Tugas:
a) Dalam kutipan tentang Bilal bin Rabah, mengapa sebagian orang memanggil Bilal dengan sebutan ibnus-sauda? Jawablah dalam satu hingga tiga kalimat.
b) Menurut kutipan tentang Bilal bin Rabah, di kota mana Bilal dibesarkan?

Sahabat Bilal bin Rabbah, Muadzin Pertama di Dunia
Bilal bin Rabah – Bilal bin Rabah (Arab: بلال بن رباح )
Nama lain: Bilal al-Habsyi, Bilal bin Riyah, Ibnu Rabah, hidup sekitar 580 – 640
Masehi.
Bilal
lahir di daerah as-sarah sekitar 43 tahun sebelum hijrah. Ayahnya bernama Rabbah,
yang seorang budak. Sedangkan ibunya bernama Hamamah, seorang budak wanita
berkulit hitam yang tinggal di Mekah. Karena kondisi ibunya itu, sebagian orang
memanggil Bilal dengan sebutan ibnus-sauda (putra wanita hitam).
Bilal
adalah seorang budak berkulit hitam dari Habsyah (sekarang Ethiopia). Beliau dibesarkan
di kota Ummul Qura (Mekah), sebagai seorang budak milik keluarga bani Abduddar.

Data yang Diberikan:
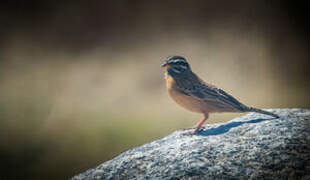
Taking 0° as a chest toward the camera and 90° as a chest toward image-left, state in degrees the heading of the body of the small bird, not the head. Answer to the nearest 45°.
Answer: approximately 90°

Jawaban Latihan:
a) Sebagian orang memanggil Bilal ibnus-sauda karena kondisi ibunya, Hamamah, seorang budak wanita berkulit hitam yang tinggal di Mekah. Sebutan itu berarti "putra wanita hitam".

b) Bilal dibesarkan di kota Ummul Qura (Mekah).